“The BC Liberals and Premier Christy Clark are putting the successful start of the next school year at risk by clinging to power,” said BCTF President Glen Hansman.
“When the Supreme Court of Canada restored what was illegally stripped from teachers' collective agreements, the education community in BC was relieved to know that smaller classes and more supports for children with special needs were finally on the way,” said Hansman. “The subsequent implementation agreement set a clear path forward to ensure that next school year starts with better teaching and learning conditions in place. Unfortunately, the government's stalling tactics since the May 9 election created huge uncertainty for school districts who must finalize their budgets by June 30. Christy Clark has been so busy with delays and political theatre that her government is putting our students' education at risk again.”
Hansman said school districts have been hamstrung for weeks by not knowing how much funding they were getting to implement the restored contract language. It was only late last week that the government informed districts of their funding allotments, and in many cases, the amounts came up far short. The result is more potential cuts to school programs and staffing.
“Springtime is normally when all the hiring and organizing occurs for students' classes in the fall,” said Hansman. “Because of the delay and uncertainty in funding, many of these processes have been on hold or not completed. Now, with districts around the province receiving significantly less than what is needed and expected, the BC Liberals have allowed uncertainty and instability to play out at a critical time. It is unacceptable.”
In Vancouver, it has been reported that the school district is getting $22 million less than expected, which will result in fewer classes meeting the class-size and class-composition limits. The district is also proceeding with more cuts to adult education programs.
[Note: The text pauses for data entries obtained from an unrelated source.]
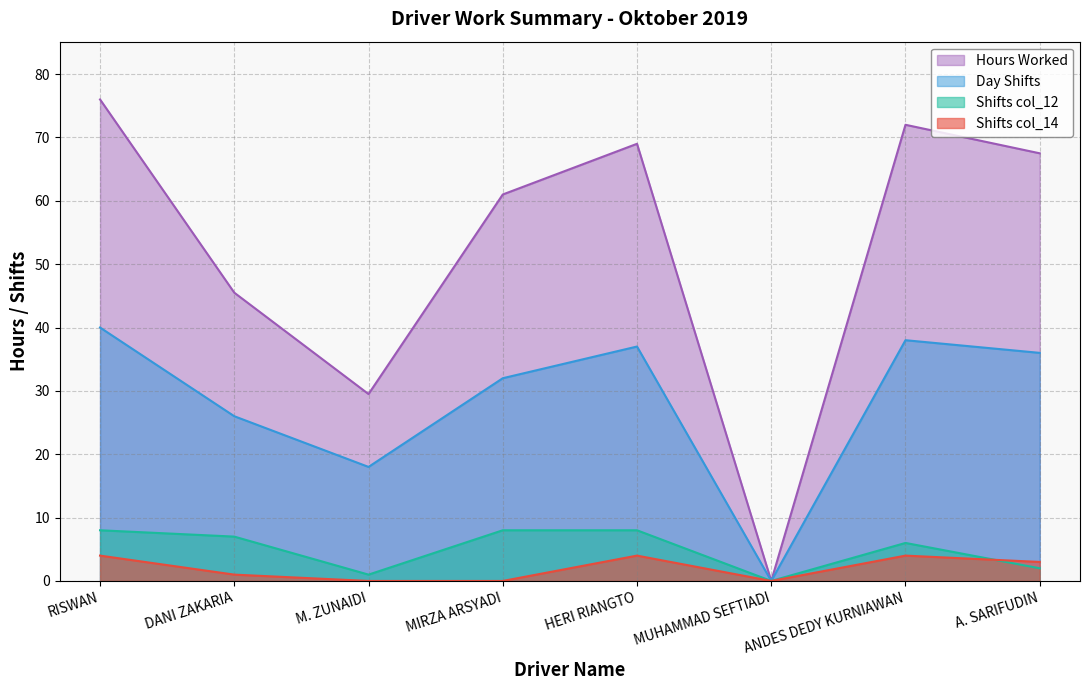

Which category has the lowest value in the col_12 values series?

MUHAMMAD SEFTIADI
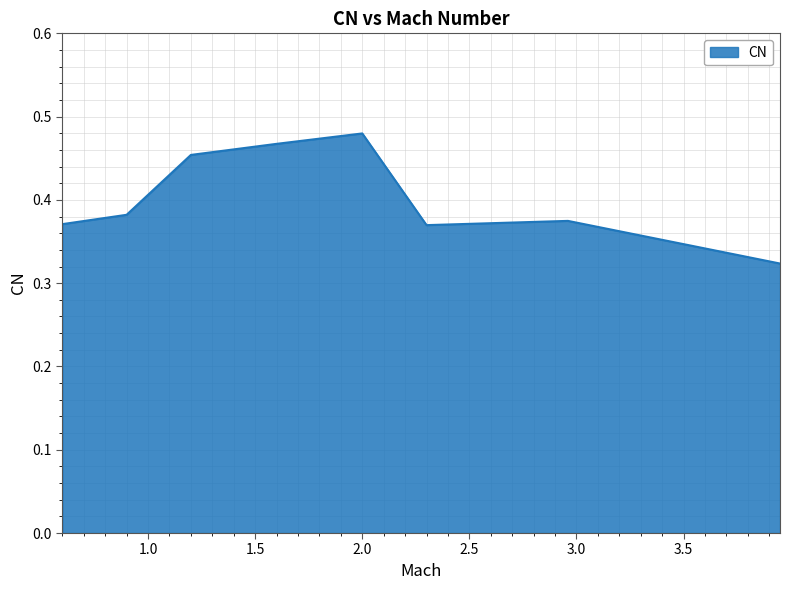

How many values are between 0 and 1?

8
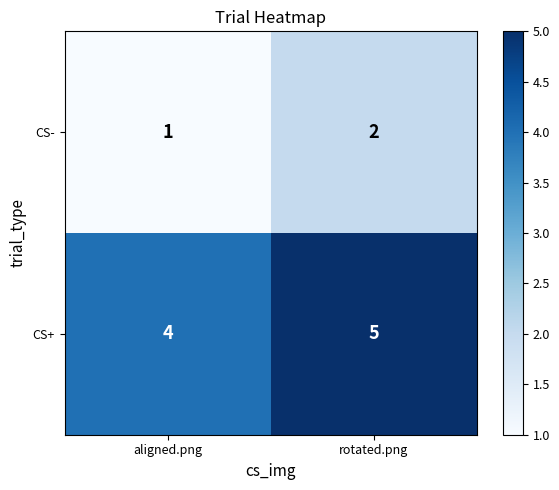

Which series has the largest total across all categories?

CS+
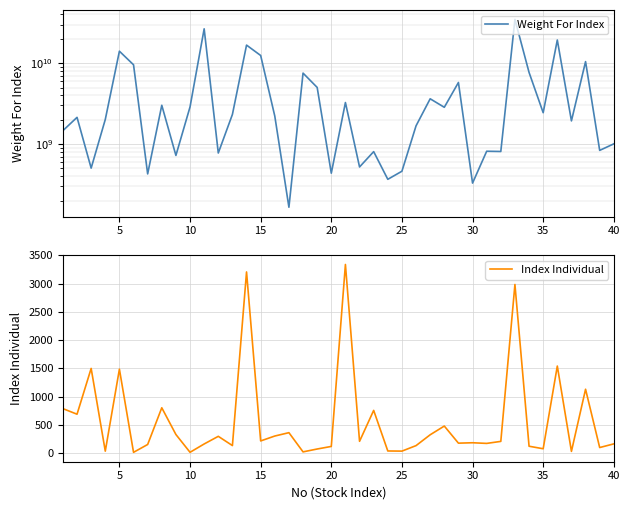

How many data points in Weight For Index are above 2216466000?

19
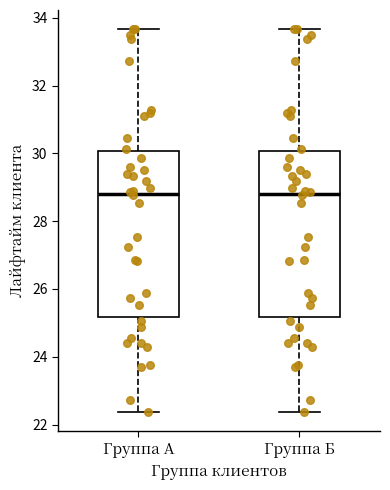

Reading left to right, read every box against the y-axis: the position of its median line, the range the box covers, and the ends of its whiskers. The values are not printed on the chart, so give them approximately, as read against the axis.

Группа А: median 28.8, box 25.2 to 30.0, whiskers 22.4 to 33.6
Группа Б: median 28.8, box 25.2 to 30.0, whiskers 22.4 to 33.6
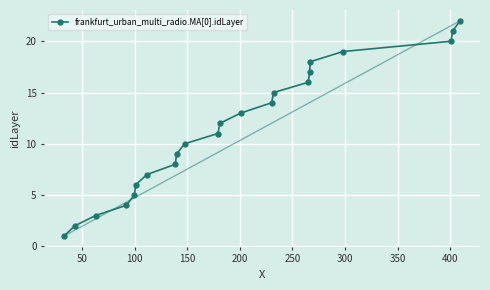

What is the difference between the maximum and minimum values?

21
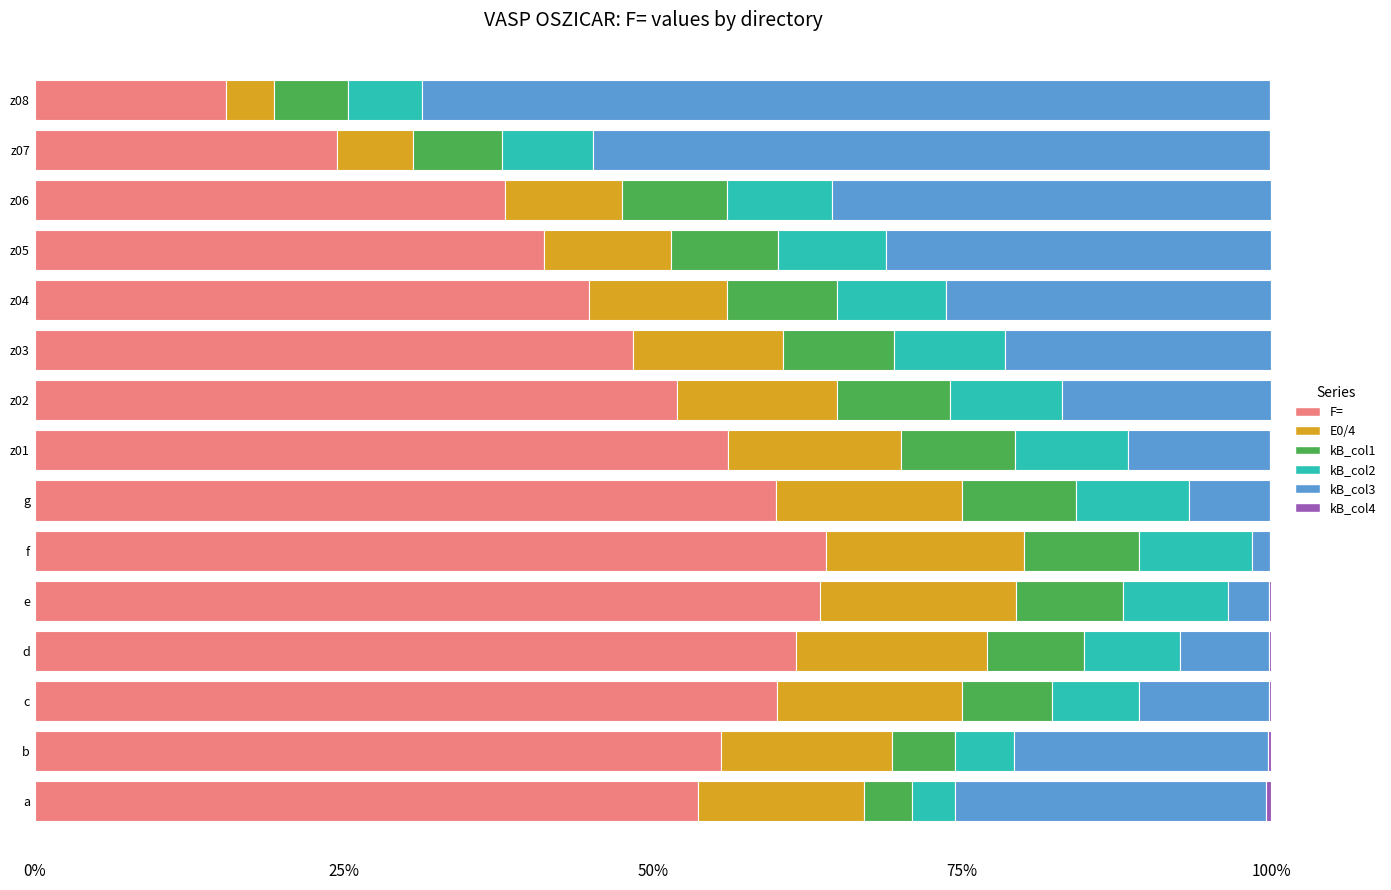

How many distinct data groups are displayed?

6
In Saanich, the provincial government has shorted the school district the $1.5 million in funding needed to hire the 15 new teachers to meet the restored contract language.
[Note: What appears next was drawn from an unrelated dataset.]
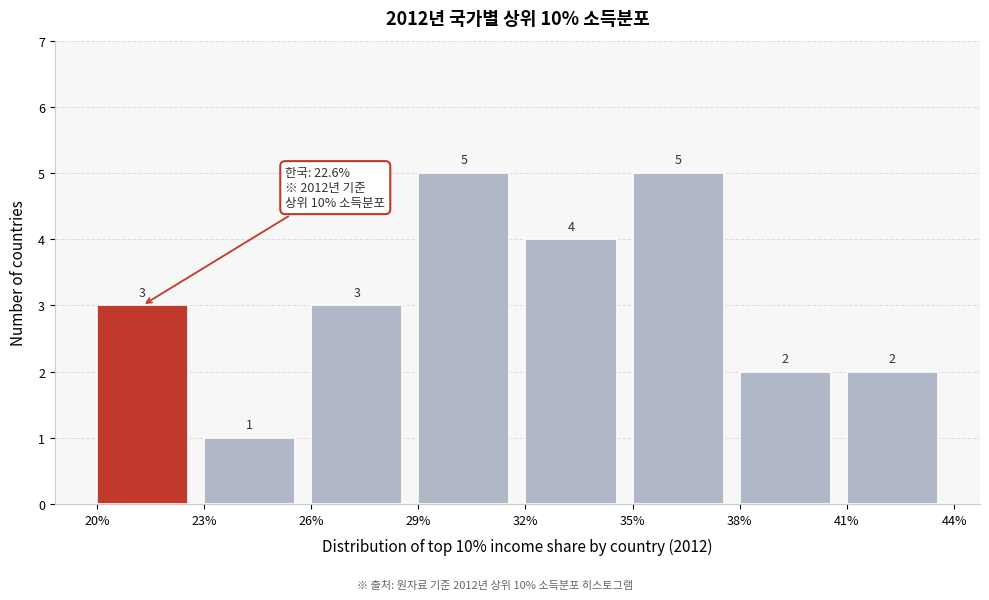

How tall is the bar that spans 35% to 38% on the x-axis?

5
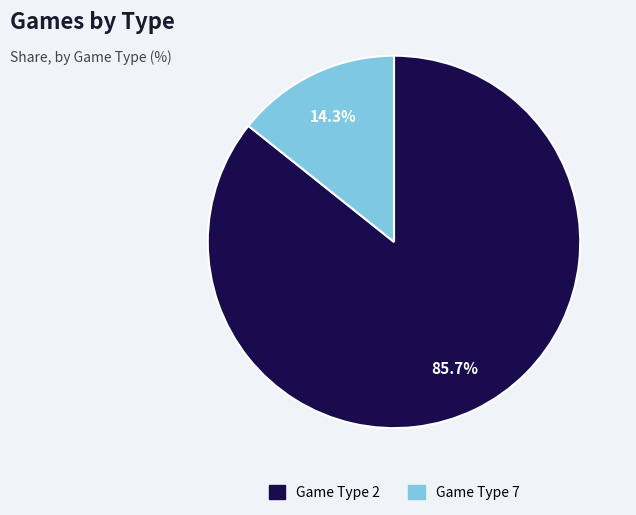

To the nearest percent, what is the average slice percentage?

50%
In Richmond, the school district sent a letter to all employees outlining that the provincial funding shortfall means 100 fewer teachers than what the district believes is required.
Kamloops and Abbotsford school districts are planning to cut 18 and 11 education assistant jobs, respectively. This is a direct result of inadequate government funding.
“If the provincial government doesn't act quickly to meet the real funding requirements of school districts, next school year is going to be unnecessarily chaotic and students will still be facing cuts,” said Hansman. “It's been almost two months since the election and our students need certainty, not more stalling. Christy Clark's ongoing efforts to put her political career before our students must come to an end.”